Repeat the records. Match each character exactly.

Stored data entries

▬▬▬▬▬▬

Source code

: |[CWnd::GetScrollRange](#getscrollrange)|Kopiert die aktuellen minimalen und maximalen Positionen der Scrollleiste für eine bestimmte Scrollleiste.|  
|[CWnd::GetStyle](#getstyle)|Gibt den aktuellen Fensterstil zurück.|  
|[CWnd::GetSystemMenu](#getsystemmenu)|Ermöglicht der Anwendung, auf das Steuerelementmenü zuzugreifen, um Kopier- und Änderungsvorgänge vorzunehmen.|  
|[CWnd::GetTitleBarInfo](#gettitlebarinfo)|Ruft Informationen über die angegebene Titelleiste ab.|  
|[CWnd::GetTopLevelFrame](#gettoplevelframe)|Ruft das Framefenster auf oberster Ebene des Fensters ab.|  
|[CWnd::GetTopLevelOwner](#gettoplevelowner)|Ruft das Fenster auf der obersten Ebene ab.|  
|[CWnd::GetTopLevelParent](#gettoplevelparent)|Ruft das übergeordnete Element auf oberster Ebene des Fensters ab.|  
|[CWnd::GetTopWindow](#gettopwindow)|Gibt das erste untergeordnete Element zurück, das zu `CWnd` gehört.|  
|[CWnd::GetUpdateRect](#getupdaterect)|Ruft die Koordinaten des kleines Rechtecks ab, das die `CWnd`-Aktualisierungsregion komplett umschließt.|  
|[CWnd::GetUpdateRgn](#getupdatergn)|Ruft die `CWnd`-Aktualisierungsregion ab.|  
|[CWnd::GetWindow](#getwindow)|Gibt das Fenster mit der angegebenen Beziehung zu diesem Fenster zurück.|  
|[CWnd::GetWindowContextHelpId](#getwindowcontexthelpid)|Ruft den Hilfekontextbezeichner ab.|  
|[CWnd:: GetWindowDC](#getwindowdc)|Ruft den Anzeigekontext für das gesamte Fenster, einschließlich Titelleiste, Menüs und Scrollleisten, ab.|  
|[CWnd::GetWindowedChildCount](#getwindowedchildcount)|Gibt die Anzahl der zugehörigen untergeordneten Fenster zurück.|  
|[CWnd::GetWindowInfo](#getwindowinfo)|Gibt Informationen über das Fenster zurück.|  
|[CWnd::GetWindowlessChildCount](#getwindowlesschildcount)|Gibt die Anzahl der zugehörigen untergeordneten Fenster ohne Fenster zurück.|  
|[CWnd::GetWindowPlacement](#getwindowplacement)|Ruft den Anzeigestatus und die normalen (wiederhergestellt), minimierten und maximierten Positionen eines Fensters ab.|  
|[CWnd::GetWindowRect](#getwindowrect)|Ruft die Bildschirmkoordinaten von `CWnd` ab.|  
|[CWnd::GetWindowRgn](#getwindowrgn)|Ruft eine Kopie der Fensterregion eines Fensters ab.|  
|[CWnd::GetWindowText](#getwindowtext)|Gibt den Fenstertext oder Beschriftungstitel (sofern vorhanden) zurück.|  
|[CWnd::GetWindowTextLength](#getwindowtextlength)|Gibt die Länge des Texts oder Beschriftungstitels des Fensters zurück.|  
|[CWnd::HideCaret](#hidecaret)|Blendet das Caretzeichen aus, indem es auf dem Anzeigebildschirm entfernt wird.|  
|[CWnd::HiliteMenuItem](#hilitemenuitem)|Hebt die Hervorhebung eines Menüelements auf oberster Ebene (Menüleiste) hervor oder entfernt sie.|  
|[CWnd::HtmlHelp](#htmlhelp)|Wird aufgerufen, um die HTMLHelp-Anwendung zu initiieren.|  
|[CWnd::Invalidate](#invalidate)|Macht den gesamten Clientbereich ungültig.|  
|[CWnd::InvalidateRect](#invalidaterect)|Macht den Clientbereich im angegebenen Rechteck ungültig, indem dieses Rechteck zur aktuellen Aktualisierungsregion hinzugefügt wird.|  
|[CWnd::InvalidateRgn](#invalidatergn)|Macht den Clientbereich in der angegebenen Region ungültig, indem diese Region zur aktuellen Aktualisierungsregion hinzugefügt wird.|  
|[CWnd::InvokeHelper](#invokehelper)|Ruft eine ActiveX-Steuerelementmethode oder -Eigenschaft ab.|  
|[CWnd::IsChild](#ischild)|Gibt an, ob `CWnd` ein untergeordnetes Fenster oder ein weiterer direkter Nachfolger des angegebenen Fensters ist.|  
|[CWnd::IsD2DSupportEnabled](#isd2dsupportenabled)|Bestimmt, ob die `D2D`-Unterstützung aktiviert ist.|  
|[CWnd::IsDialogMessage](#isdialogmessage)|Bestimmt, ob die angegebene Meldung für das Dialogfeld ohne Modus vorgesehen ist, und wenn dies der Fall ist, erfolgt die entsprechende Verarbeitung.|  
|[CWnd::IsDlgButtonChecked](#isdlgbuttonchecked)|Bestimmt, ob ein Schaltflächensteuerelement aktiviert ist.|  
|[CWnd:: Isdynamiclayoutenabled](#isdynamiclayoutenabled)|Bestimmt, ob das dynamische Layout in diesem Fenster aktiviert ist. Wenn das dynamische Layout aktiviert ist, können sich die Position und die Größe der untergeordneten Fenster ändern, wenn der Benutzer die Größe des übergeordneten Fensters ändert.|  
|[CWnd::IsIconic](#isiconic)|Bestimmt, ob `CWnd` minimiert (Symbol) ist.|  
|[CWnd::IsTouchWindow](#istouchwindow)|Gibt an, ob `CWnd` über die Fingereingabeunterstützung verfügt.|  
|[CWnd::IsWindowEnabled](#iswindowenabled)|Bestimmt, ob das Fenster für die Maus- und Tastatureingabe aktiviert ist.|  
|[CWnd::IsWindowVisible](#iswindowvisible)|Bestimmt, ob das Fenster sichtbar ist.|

▬▬▬▬▬▬

- RESPONSE TO THIS TASK -
Source code

: |[CWnd::GetScrollRange](#getscrollrange)|Kopiert die aktuellen minimalen und maximalen Positionen der Scrollleiste für eine bestimmte Scrollleiste.|  
|[CWnd::GetStyle](#getstyle)|Gibt den aktuellen Fensterstil zurück.|  
|[CWnd::GetSystemMenu](#getsystemmenu)|Ermöglicht der Anwendung, auf das Steuerelementmenü zuzugreifen, um Kopier- und Änderungsvorgänge vorzunehmen.|  
|[CWnd::GetTitleBarInfo](#gettitlebarinfo)|Ruft Informationen über die angegebene Titelleiste ab.|  
|[CWnd::GetTopLevelFrame](#gettoplevelframe)|Ruft das Framefenster auf oberster Ebene des Fensters ab.|  
|[CWnd::GetTopLevelOwner](#gettoplevelowner)|Ruft das Fenster auf der obersten Ebene ab.|  
|[CWnd::GetTopLevelParent](#gettoplevelparent)|Ruft das übergeordnete Element auf oberster Ebene des Fensters ab.|  
|[CWnd::GetTopWindow](#gettopwindow)|Gibt das erste untergeordnete Element zurück, das zu `CWnd` gehört.|  
|[CWnd::GetUpdateRect](#getupdaterect)|Ruft die Koordinaten des kleines Rechtecks ab, das die `CWnd`-Aktualisierungsregion komplett umschließt.|  
|[CWnd::GetUpdateRgn](#getupdatergn)|Ruft die `CWnd`-Aktualisierungsregion ab.|  
|[CWnd::GetWindow](#getwindow)|Gibt das Fenster mit der angegebenen Beziehung zu diesem Fenster zurück.|  
|[CWnd::GetWindowContextHelpId](#getwindowcontexthelpid)|Ruft den Hilfekontextbezeichner ab.|  
|[CWnd:: GetWindowDC](#getwindowdc)|Ruft den Anzeigekontext für das gesamte Fenster, einschließlich Titelleiste, Menüs und Scrollleisten, ab.|  
|[CWnd::GetWindowedChildCount](#getwindowedchildcount)|Gibt die Anzahl der zugehörigen untergeordneten Fenster zurück.|  
|[CWnd::GetWindowInfo](#getwindowinfo)|Gibt Informationen über das Fenster zurück.|  
|[CWnd::GetWindowlessChildCount](#getwindowlesschildcount)|Gibt die Anzahl der zugehörigen untergeordneten Fenster ohne Fenster zurück.|  
|[CWnd::GetWindowPlacement](#getwindowplacement)|Ruft den Anzeigestatus und die normalen (wiederhergestellt), minimierten und maximierten Positionen eines Fensters ab.|  
|[CWnd::GetWindowRect](#getwindowrect)|Ruft die Bildschirmkoordinaten von `CWnd` ab.|  
|[CWnd::GetWindowRgn](#getwindowrgn)|Ruft eine Kopie der Fensterregion eines Fensters ab.|  
|[CWnd::GetWindowText](#getwindowtext)|Gibt den Fenstertext oder Beschriftungstitel (sofern vorhanden) zurück.|  
|[CWnd::GetWindowTextLength](#getwindowtextlength)|Gibt die Länge des Texts oder Beschriftungstitels des Fensters zurück.|  
|[CWnd::HideCaret](#hidecaret)|Blendet das Caretzeichen aus, indem es auf dem Anzeigebildschirm entfernt wird.|  
|[CWnd::HiliteMenuItem](#hilitemenuitem)|Hebt die Hervorhebung eines Menüelements auf oberster Ebene (Menüleiste) hervor oder entfernt sie.|  
|[CWnd::HtmlHelp](#htmlhelp)|Wird aufgerufen, um die HTMLHelp-Anwendung zu initiieren.|  
|[CWnd::Invalidate](#invalidate)|Macht den gesamten Clientbereich ungültig.|  
|[CWnd::InvalidateRect](#invalidaterect)|Macht den Clientbereich im angegebenen Rechteck ungültig, indem dieses Rechteck zur aktuellen Aktualisierungsregion hinzugefügt wird.|  
|[CWnd::InvalidateRgn](#invalidatergn)|Macht den Clientbereich in der angegebenen Region ungültig, indem diese Region zur aktuellen Aktualisierungsregion hinzugefügt wird.|  
|[CWnd::InvokeHelper](#invokehelper)|Ruft eine ActiveX-Steuerelementmethode oder -Eigenschaft ab.|  
|[CWnd::IsChild](#ischild)|Gibt an, ob `CWnd` ein untergeordnetes Fenster oder ein weiterer direkter Nachfolger des angegebenen Fensters ist.|  
|[CWnd::IsD2DSupportEnabled](#isd2dsupportenabled)|Bestimmt, ob die `D2D`-Unterstützung aktiviert ist.|  
|[CWnd::IsDialogMessage](#isdialogmessage)|Bestimmt, ob die angegebene Meldung für das Dialogfeld ohne Modus vorgesehen ist, und wenn dies der Fall ist, erfolgt die entsprechende Verarbeitung.|  
|[CWnd::IsDlgButtonChecked](#isdlgbuttonchecked)|Bestimmt, ob ein Schaltflächensteuerelement aktiviert ist.|  
|[CWnd:: Isdynamiclayoutenabled](#isdynamiclayoutenabled)|Bestimmt, ob das dynamische Layout in diesem Fenster aktiviert ist. Wenn das dynamische Layout aktiviert ist, können sich die Position und die Größe der untergeordneten Fenster ändern, wenn der Benutzer die Größe des übergeordneten Fensters ändert.|  
|[CWnd::IsIconic](#isiconic)|Bestimmt, ob `CWnd` minimiert (Symbol) ist.|  
|[CWnd::IsTouchWindow](#istouchwindow)|Gibt an, ob `CWnd` über die Fingereingabeunterstützung verfügt.|  
|[CWnd::IsWindowEnabled](#iswindowenabled)|Bestimmt, ob das Fenster für die Maus- und Tastatureingabe aktiviert ist.|  
|[CWnd::IsWindowVisible](#iswindowvisible)|Bestimmt, ob das Fenster sichtbar ist.|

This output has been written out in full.